Exercise prompt – Transcribe all the entries word for word, but omit the images.

• • • • •

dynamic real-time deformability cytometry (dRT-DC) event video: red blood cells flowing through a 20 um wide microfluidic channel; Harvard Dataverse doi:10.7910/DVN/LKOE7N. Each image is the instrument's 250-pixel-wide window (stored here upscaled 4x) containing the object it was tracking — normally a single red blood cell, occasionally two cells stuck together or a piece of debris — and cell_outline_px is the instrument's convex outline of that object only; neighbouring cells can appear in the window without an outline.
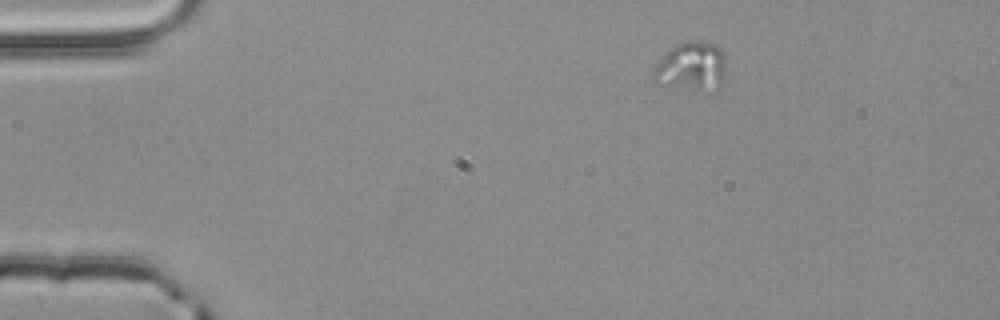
{"species": "common noctule bat (a hibernating species)", "species_latin": "Nyctalus noctula", "temperature_condition": "room temperature", "stored_images_in_passage": 47, "camera_frame_rate_fps": 3000, "um_per_image_px": 0.085, "animal": {"sex": "male", "body_mass_g": 20.4}, "frame": {"image": 1, "passage_image": 1, "time_ms": 0.0, "image_size_px": [1000, 320], "cell_outline_px": [[724, 76], [716, 88], [696, 88], [660, 84], [652, 80], [652, 72], [656, 64], [676, 44], [712, 44], [724, 48]], "centroid_in_image_um": [58.76, 5.65], "position_along_channel_um": 26.2, "area_um2": 19.36}}
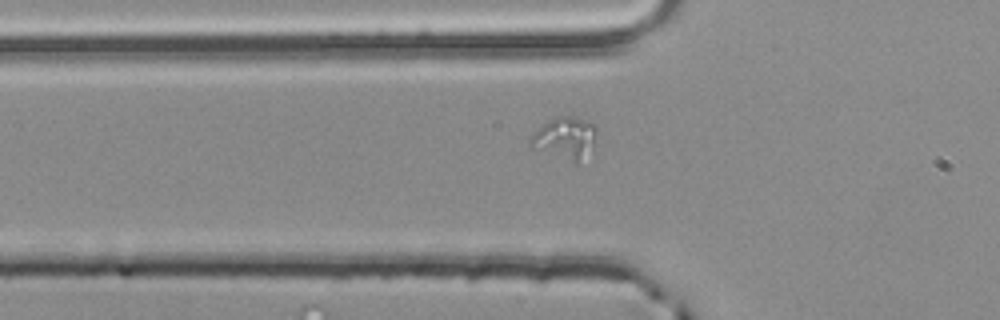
{"frame": {"image": 2, "passage_image": 11, "time_ms": 3.333, "image_size_px": [1000, 320], "cell_outline_px": [[596, 132], [592, 140], [576, 164], [528, 148], [528, 140], [544, 124], [556, 116], [568, 116], [596, 124]], "centroid_in_image_um": [47.91, 11.74], "position_along_channel_um": 77.9, "area_um2": 15.61}}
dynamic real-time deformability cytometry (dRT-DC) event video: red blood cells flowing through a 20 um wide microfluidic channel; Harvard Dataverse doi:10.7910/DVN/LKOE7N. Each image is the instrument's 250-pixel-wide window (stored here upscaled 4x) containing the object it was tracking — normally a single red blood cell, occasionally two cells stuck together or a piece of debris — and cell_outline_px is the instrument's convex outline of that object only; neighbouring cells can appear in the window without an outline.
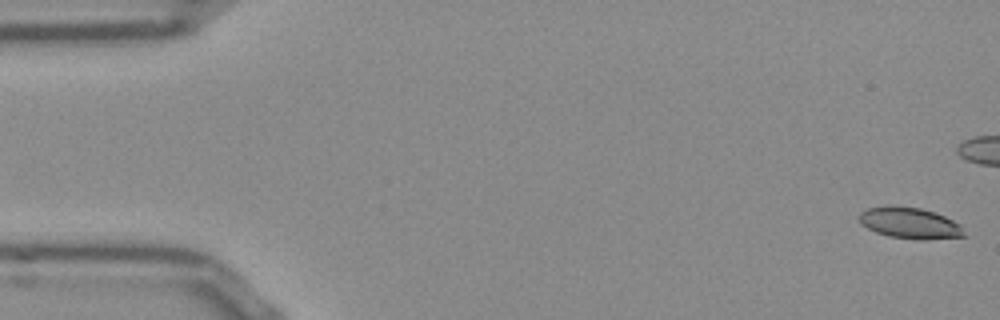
{"species": "Egyptian fruit bat (a non-hibernating species)", "species_latin": "Rousettus aegyptiacus", "temperature_condition": "room temperature", "stored_images_in_passage": 53, "camera_frame_rate_fps": 3000, "um_per_image_px": 0.085, "frame": {"image": 1, "passage_image": 1, "time_ms": 0.0, "image_size_px": [1000, 320], "cell_outline_px": [[968, 236], [888, 236], [876, 232], [868, 228], [860, 220], [860, 212], [868, 208], [920, 208], [944, 216], [960, 224]], "centroid_in_image_um": [77.33, 18.93], "position_along_channel_um": 7.7, "area_um2": 17.17}}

• • • • •

The completed task –
dynamic real-time deformability cytometry (dRT-DC) event video: red blood cells flowing through a 20 um wide microfluidic channel; Harvard Dataverse doi:10.7910/DVN/LKOE7N. Each image is the instrument's 250-pixel-wide window (stored here upscaled 4x) containing the object it was tracking — normally a single red blood cell, occasionally two cells stuck together or a piece of debris — and cell_outline_px is the instrument's convex outline of that object only; neighbouring cells can appear in the window without an outline.
{"species": "common noctule bat (a hibernating species)", "species_latin": "Nyctalus noctula", "temperature_condition": "room temperature", "stored_images_in_passage": 47, "camera_frame_rate_fps": 3000, "um_per_image_px": 0.085, "animal": {"sex": "male", "body_mass_g": 20.4}, "frame": {"image": 1, "passage_image": 1, "time_ms": 0.0, "image_size_px": [1000, 320], "cell_outline_px": [[724, 76], [716, 88], [696, 88], [660, 84], [652, 80], [652, 72], [656, 64], [676, 44], [712, 44], [724, 48]], "centroid_in_image_um": [58.76, 5.65], "position_along_channel_um": 26.2, "area_um2": 19.36}}
{"frame": {"image": 2, "passage_image": 11, "time_ms": 3.333, "image_size_px": [1000, 320], "cell_outline_px": [[596, 132], [592, 140], [576, 164], [528, 148], [528, 140], [544, 124], [556, 116], [568, 116], [596, 124]], "centroid_in_image_um": [47.91, 11.74], "position_along_channel_um": 77.9, "area_um2": 15.61}}
dynamic real-time deformability cytometry (dRT-DC) event video: red blood cells flowing through a 20 um wide microfluidic channel; Harvard Dataverse doi:10.7910/DVN/LKOE7N. Each image is the instrument's 250-pixel-wide window (stored here upscaled 4x) containing the object it was tracking — normally a single red blood cell, occasionally two cells stuck together or a piece of debris — and cell_outline_px is the instrument's convex outline of that object only; neighbouring cells can appear in the window without an outline.
{"species": "Egyptian fruit bat (a non-hibernating species)", "species_latin": "Rousettus aegyptiacus", "temperature_condition": "room temperature", "stored_images_in_passage": 53, "camera_frame_rate_fps": 3000, "um_per_image_px": 0.085, "frame": {"image": 1, "passage_image": 1, "time_ms": 0.0, "image_size_px": [1000, 320], "cell_outline_px": [[968, 236], [888, 236], [876, 232], [868, 228], [860, 220], [860, 212], [868, 208], [920, 208], [944, 216], [960, 224]], "centroid_in_image_um": [77.33, 18.93], "position_along_channel_um": 7.7, "area_um2": 17.17}}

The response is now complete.